So, this isn't something Hype does natively. It should just a matter of adding JavaScript though. At first I thought you wanted to get the value of a link. That looks something like this...
document.getElementById("linky").href
...where "linky" is the ID of an element. However, it looks like you want to set the value of "event_label" dynamically. So, maybe this template will help...
https://photics.com/free-template-tuesday-11-tumult-hype-multilingual/
It shows how to change elements dynamically, based on which button was pressed. But in this case, you want to get a URL value. It's basically the same idea. The "event_label" could be set to a variable. That variable value could be the "URL".
Step #1 — Visitor clicks "Photics.TV" button.
Step #2 — Hype runs On Click event (Run JavaScript)

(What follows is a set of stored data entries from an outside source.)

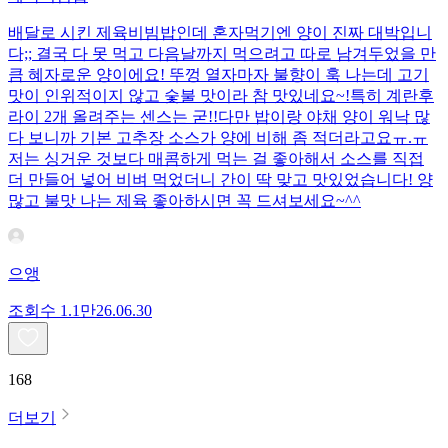
배달로 시킨 제육비빔밥인데 혼자먹기엔 양이 진짜 대박입니
다;; 결국 다 못 먹고 다음날까지 먹으려고 따로 남겨두었을 만
큼 혜자로운 양이에요! 뚜껑 열자마자 불향이 훅 나는데 고기
맛이 인위적이지 않고 숯불 맛이라 참 맛있네요~!특히 계란후
라이 2개 올려주는 센스는 굳!! ​다만 밥이랑 야채 양이 워낙 많
다 보니까 기본 고추장 소스가 양에 비해 좀 적더라고요ㅠ.ㅠ
저는 싱거운 것보다 매콤하게 먹는 걸 좋아해서 소스를 직접
더 만들어 넣어 비벼 먹었더니 간이 딱 맞고 맛있었습니다! 양
많고 불맛 나는 제육 좋아하시면 꼭 드셔보세요~^^
으앵
조회수
1.1만
26.06.30
168
더보기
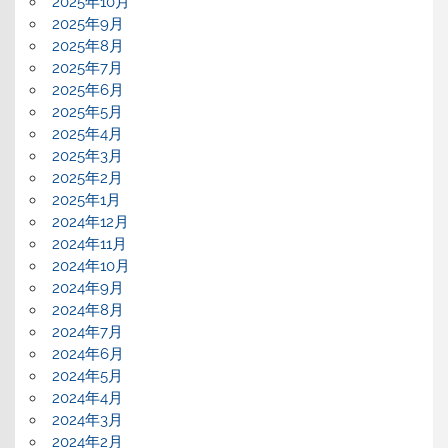
2025年10月
2025年9月
2025年8月
2025年7月
2025年6月
2025年5月
2025年4月
2025年3月
2025年2月
2025年1月
2024年12月
2024年11月
2024年10月
2024年9月
2024年8月
2024年7月
2024年6月
2024年5月
2024年4月
2024年3月
2024年2月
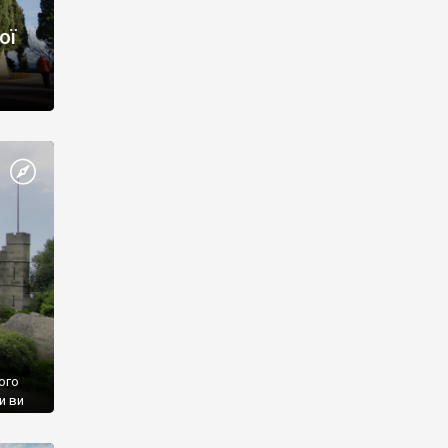
ої
ого
и ви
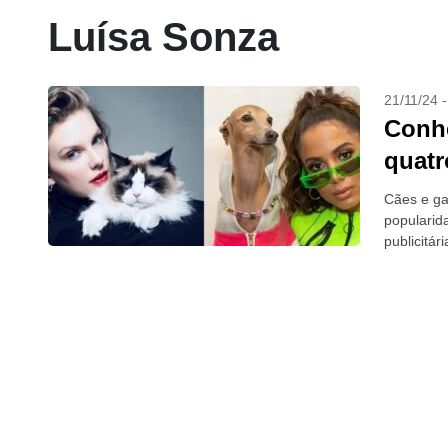
Luísa Sonza
21/11/24 
Conhe
quatr
Cães e ga
popularid
publicitár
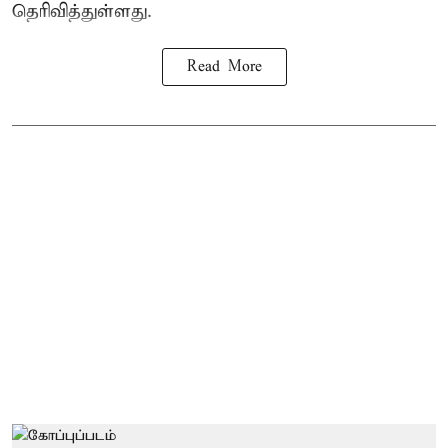
தெரிவித்துள்ளது.
Read More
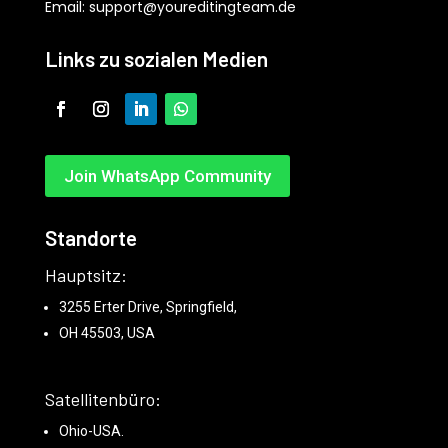
Email:
support@youreditingteam.de
Links zu sozialen Medien
Join WhatsApp Community
Standorte
Hauptsitz:
3255 Erter Drive, Springfield,
OH 45503, USA
Satellitenbüro:
Ohio-USA.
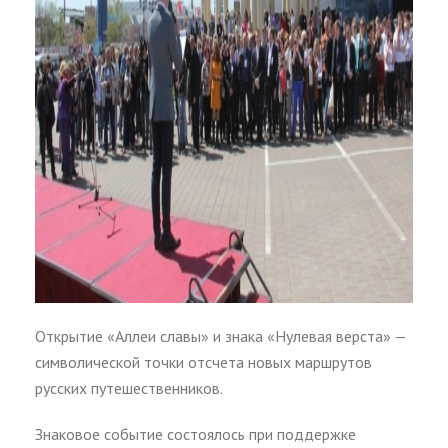
Открытие «Аллеи славы» и знака «Нулевая верста» —
символической точки отсчета новых маршрутов
русских путешественников.
Знаковое событие состоялось при поддержке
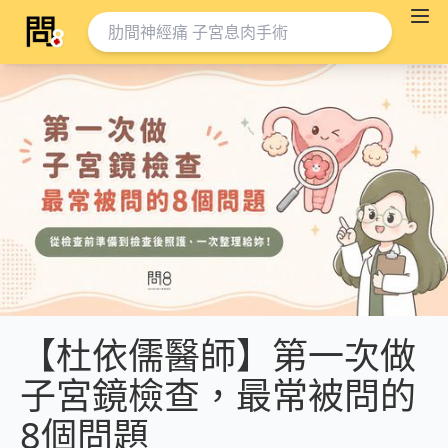
【杜依儒醫師】第一次做
子宮鏡檢查，最常被問的
8個問題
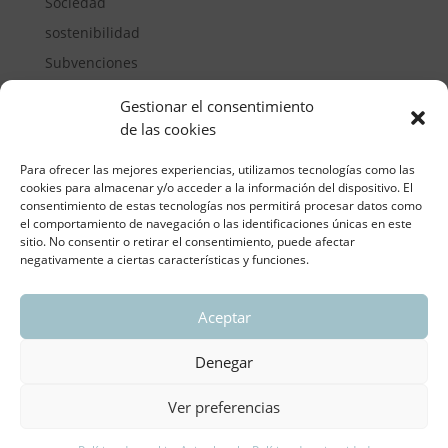
Sociedad
sostenibilidad
Subvenciones
Suelos pisables
Gestionar el consentimiento
Transporte
de las cookies
Vivienda
Para ofrecer las mejores experiencias, utilizamos tecnologías como las
cookies para almacenar y/o acceder a la información del dispositivo. El
consentimiento de estas tecnologías nos permitirá procesar datos como
el comportamiento de navegación o las identificaciones únicas en este
sitio. No consentir o retirar el consentimiento, puede afectar
negativamente a ciertas características y funciones.
Aceptar
ASOCIACIÓN REGIONAL VALENCIANA DE
EMPRESARIOS DEL VIDRIO PLANO
Denegar
Aviso legal y política de privacidad
| Política de
Cookies
Ver preferencias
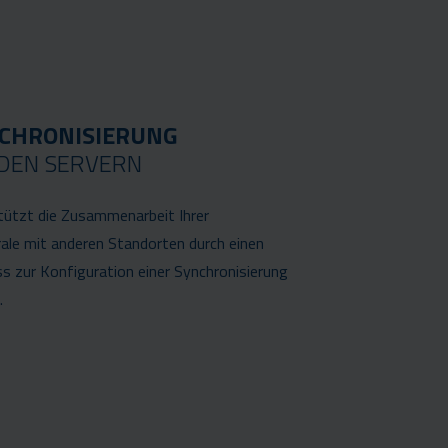
CHRONISIERUNG
DEN SERVERN
tützt die Zusammenarbeit Ihrer
ale mit anderen Standorten durch einen
s zur Konfiguration einer Synchronisierung
.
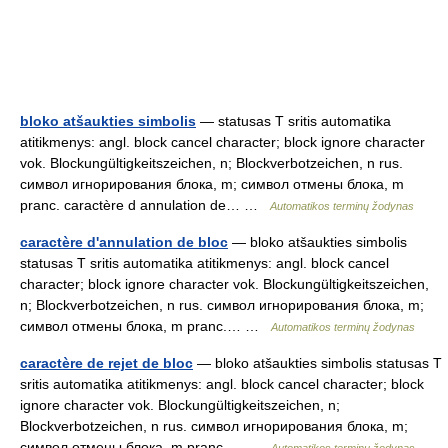
bloko atšaukties simbolis
— statusas T sritis automatika
atitikmenys: angl. block cancel character; block ignore character
vok. Blockungültigkeitszeichen, n; Blockverbotzeichen, n rus.
символ игнорирования блока, m; символ отмены блока, m
pranc. caractère d annulation de… …
Automatikos terminų žodynas
caractère d'annulation de bloc
— bloko atšaukties simbolis
statusas T sritis automatika atitikmenys: angl. block cancel
character; block ignore character vok. Blockungültigkeitszeichen,
n; Blockverbotzeichen, n rus. символ игнорирования блока, m;
символ отмены блока, m pranc.… …
Automatikos terminų žodynas
caractère de rejet de bloc
— bloko atšaukties simbolis statusas T
sritis automatika atitikmenys: angl. block cancel character; block
ignore character vok. Blockungültigkeitszeichen, n;
Blockverbotzeichen, n rus. символ игнорирования блока, m;
символ отмены блока, m pranc.… …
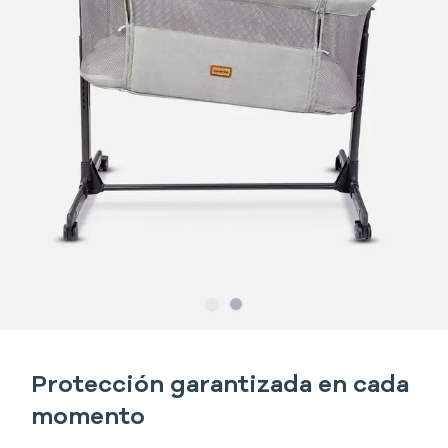
Slide
Slide
1
2
Protección garantizada en cada
momento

Step #3 — That JavaScript changes the variable based on the button that was pressed.
Step #4 — var clickedURL = "https://photics.tv"
Step #5 — Run Google Analytics code, but... "event_label" : clickedURL
This is theoretical, as I don't use Google Analytics, but it's sounds similar to the way Matomo does it... Event Tracking User Guide - Reports - Matomo Analytics
There are several ways about making this dynamic. In the "Multilingual" template, it just grabs predetermined values from an array. Here, it sounds like you want the event tracking to run whenever the visitor clicks a Hyperlink.
The problem you're having might be related to how Hype adds Hyperlinks to buttons. It's not a "href" value. It's done through JavaScript. That's why the "Multilingual" template might be useful. It works with the way Hype does things.
At the top of every custom JavaScript function in Hype, it puts this...
// element - DOMHTMLElement that triggered this function being called
// event - event that triggered this function being called
It can get the "element" that was clicked. If you give your elements unique ID names, then you can more easily work with the data associated with that element. That's how the "Multilingual" template works. One script can work with many buttons because it's dynamic.
If I wasn't using Hype, and I wanted to add event tracking to links, I'd simply add an event listener to every "a" tag in the document... or at least the "a" tags that I wanted tracked. There are ways to select elements with JavaScript. From there, just get the "href" whenever they're clicked.
If you need to learn about how to use Event Listeners and Query Selectors, I recently made a tutorial about it... https://youtu.be/5VY88Lk0k1c?t=461 ...but the main theme of the video is that sometimes it's just easier to code. I'm thinking this is one of those situations — you're trying to do something dynamic and you're trying to do something that Hype doesn't do by default.